Osserverà la mia parola. Al termine del dialogo con l’angelo, che le ha dichiarato l’amore di Dio, Maria risponde con parole di piena adesione: eccomi! Il suo fiat è pieno consenso alla volontà di Dio: sceglie di collaborare all’opera di un Dio che non costringe, ma offre; non si impone, ma si propone e che, per portare avanti la storia della salvezza, sceglie nell’umanità «magnifiche complicità». Maria – come diceva J. J. von Allmenn, un teologo riformato – è appunto questa «umanità complice di Dio». Scorrendo i momenti della sua vita, scopriamo che la sua obbedienza fu scelta libera e costante del bene, adesione gioiosa, pur nel dolore, a quanto è inserito nel disegno di Dio. Il suo fiat non fu l’adesione di un momento, ma una consegna di sé ogni giorno più convinta, un cammino di crescente fedeltà fin sotto la Croce. E Maria non è soltanto donna che osserva la parola di Dio, ma è anche madre che c’invita a osservarla e ci mostra come farlo. Il «fate tutto quello che lui vi dirà» del vangelo di Cana ci presenta Maria come maestra ed esempio nel fare la volontà di Dio. E vediamo pure come l’obbedienza al Signore è sempre per l’uomo fonte di sorpresa e di letizia.

Verremo a lui e prenderemo dimora presso di lui. La nostra tradizionale preghiera dell’Angelus dopo avere rievocato l’adesione della Vergine alla volontà di Dio conclude richiamando il mistero dell’Incarnazione con le parole di san Giovanni: venne ad abitare in mezzo a noi! Maria diventa la casa di questa abitazione di Dio in mezzo a noi. Maria è la madre di Gesù; il Figlio di Dio abita in lei, come ogni figlio nel grembo della sua mamma. Se la Chiesa è il popolo nel quale Dio ha posto la sua dimora, allora ci sono stati nove mesi durante i quali la Chiesa è stata soltanto Maria. Lei sola, per quei nove mesi è stata la Chiesa. Il Signore Gesù, però, non ha voluto abitare soltanto in lei. Ha voluto stare con noi e non soltanto per quegli anni che visse in Galilea e in Giudea, ma per tutti i giorni, sino alla fine dei tempi. Io sono con voi! Quando san Giovanni Crisostomo commentava questa frase del vangelo: il Verbo si è fatto carne ed è venuto ad abitare in mezzo a noi (Gv 1,14) diceva ai fedeli: «Voglio chiedere a tutti voi un favore. Non rifiutate la mia richiesta, perché non vi chiedo nulla di pesante e spiacevole. Che cos’è dunque ciò che vi chiedo? Che ciascuno di voi, prima della domenica, o anche prima del sabato, standosene seduto a casa, prenda in mano i versetti che dovranno essere letti in chiesa e li rilegga più volte e ne consideri ripetutamente e con attenzione il contenuto» (Omelie sul vangelo di Giovanni, XI, 1). Dio abita i mezzo a noi! Sant’Agostino, per parte sua, invitava i fedeli a gioire e a cantare: «Inneggiate con la lingua, perché egli è carne in mezzo a voi; ma poiché il Verbo si è fatto carne e abitò fra noi, il suono della voce renda omaggio alla carne, e lo sguardo della mente a Dio. Inneggiate con intelligenza, e rendetevi conto che il Verbo si è fatto carne e abitò fra noi» (Commento al vangelo di Giovanni, XIII, 3).

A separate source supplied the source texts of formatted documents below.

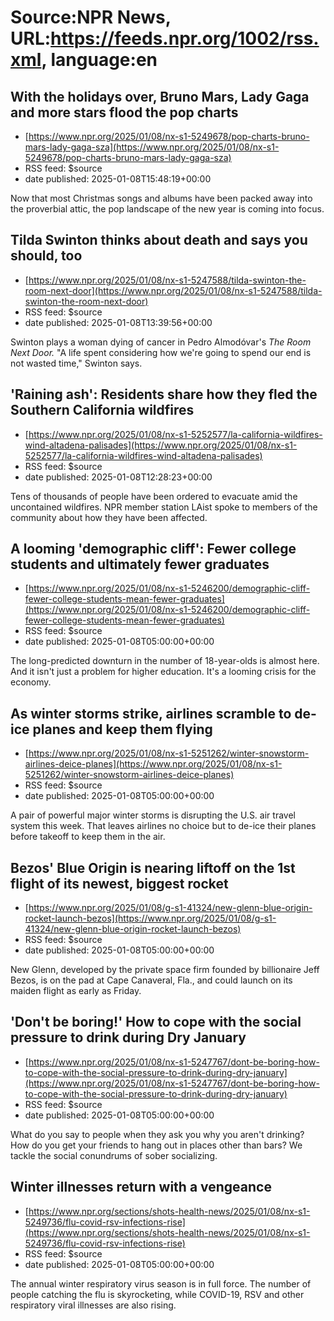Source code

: # Source:NPR News, URL:https://feeds.npr.org/1002/rss.xml, language:en

## With the holidays over, Bruno Mars, Lady Gaga and more stars flood the pop charts
 - [https://www.npr.org/2025/01/08/nx-s1-5249678/pop-charts-bruno-mars-lady-gaga-sza](https://www.npr.org/2025/01/08/nx-s1-5249678/pop-charts-bruno-mars-lady-gaga-sza)
 - RSS feed: $source
 - date published: 2025-01-08T15:48:19+00:00

Now that most Christmas songs and albums have been packed away into the proverbial attic, the pop landscape of the new year is coming into focus.

## Tilda Swinton thinks about death and says you should, too
 - [https://www.npr.org/2025/01/08/nx-s1-5247588/tilda-swinton-the-room-next-door](https://www.npr.org/2025/01/08/nx-s1-5247588/tilda-swinton-the-room-next-door)
 - RSS feed: $source
 - date published: 2025-01-08T13:39:56+00:00

Swinton plays a woman dying of cancer in Pedro Almodóvar's <em>The Room Next Door. </em> "A life spent considering how we're going to spend our end is not wasted time," Swinton says.

## 'Raining ash': Residents share how they fled the Southern California wildfires
 - [https://www.npr.org/2025/01/08/nx-s1-5252577/la-california-wildfires-wind-altadena-palisades](https://www.npr.org/2025/01/08/nx-s1-5252577/la-california-wildfires-wind-altadena-palisades)
 - RSS feed: $source
 - date published: 2025-01-08T12:28:23+00:00

Tens of thousands of people have been ordered to evacuate amid the uncontained wildfires. NPR member station LAist spoke to members of the community about how they have been affected.

## A looming 'demographic cliff': Fewer college students and ultimately fewer graduates
 - [https://www.npr.org/2025/01/08/nx-s1-5246200/demographic-cliff-fewer-college-students-mean-fewer-graduates](https://www.npr.org/2025/01/08/nx-s1-5246200/demographic-cliff-fewer-college-students-mean-fewer-graduates)
 - RSS feed: $source
 - date published: 2025-01-08T05:00:00+00:00

The long-predicted downturn in the number of 18-year-olds is almost here. And it isn't just a problem for higher education. It's a looming crisis for the economy.

## As winter storms strike, airlines scramble to de-ice planes and keep them flying
 - [https://www.npr.org/2025/01/08/nx-s1-5251262/winter-snowstorm-airlines-deice-planes](https://www.npr.org/2025/01/08/nx-s1-5251262/winter-snowstorm-airlines-deice-planes)
 - RSS feed: $source
 - date published: 2025-01-08T05:00:00+00:00

A pair of powerful major winter storms is disrupting the U.S. air travel system this week. That leaves airlines no choice but to de-ice their planes before takeoff to keep them in the air.

## Bezos' Blue Origin is nearing liftoff on the 1st flight of its newest, biggest rocket
 - [https://www.npr.org/2025/01/08/g-s1-41324/new-glenn-blue-origin-rocket-launch-bezos](https://www.npr.org/2025/01/08/g-s1-41324/new-glenn-blue-origin-rocket-launch-bezos)
 - RSS feed: $source
 - date published: 2025-01-08T05:00:00+00:00

New Glenn, developed by the private space firm founded by billionaire Jeff Bezos, is on the pad at Cape Canaveral, Fla., and could launch on its maiden flight as early as Friday.

## 'Don't be boring!' How to cope with the social pressure to drink during Dry January
 - [https://www.npr.org/2025/01/08/nx-s1-5247767/dont-be-boring-how-to-cope-with-the-social-pressure-to-drink-during-dry-january](https://www.npr.org/2025/01/08/nx-s1-5247767/dont-be-boring-how-to-cope-with-the-social-pressure-to-drink-during-dry-january)
 - RSS feed: $source
 - date published: 2025-01-08T05:00:00+00:00

What do you say to people when they ask you why you aren't drinking? How do you get your friends to hang out in places other than bars? We tackle the social conundrums of sober socializing.

## Winter illnesses return with a vengeance
 - [https://www.npr.org/sections/shots-health-news/2025/01/08/nx-s1-5249736/flu-covid-rsv-infections-rise](https://www.npr.org/sections/shots-health-news/2025/01/08/nx-s1-5249736/flu-covid-rsv-infections-rise)
 - RSS feed: $source
 - date published: 2025-01-08T05:00:00+00:00

The annual winter respiratory virus season is in full force. The number of people catching the flu is skyrocketing, while COVID-19, RSV and other respiratory viral illnesses are also rising.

«Se uno mi ama, osserverà la mia parola e il Padre mio lo amerà e noi verremo a lui e prenderemo dimora presso di lui». Questa parola, che si è verificata in Maria può verificarsi in ciascuno di noi. Osservate la mia parola: è un comando? È una legge? No. Tutto è subordinato all’amore. Origene, uno dei primi e più grandi teologi cristiani, interpretava questi versetti come un banchetto dove l’amore occupa il posto principale (cf. Comm. al Cantico I, 11). Osservare i comandamenti, alla fin fine, è amare Gesù e scegliere di somigliarli, di vivere come lui. La morale cristiana, infatti, non ci presenta leggi, che stanno di fronte a noi come le leggi dello Stato; ci chiede, piuttosto, di agire da amati che rispondono all’amore. Questo, certo, non ci rende le cose più facili. Chi mai ha pensato che rispondere all’amore ed amare siano cose facili? Tuttavia proprio, anzi soltanto questo può riempirci il cuore, donarci forza e aprici alla speranza.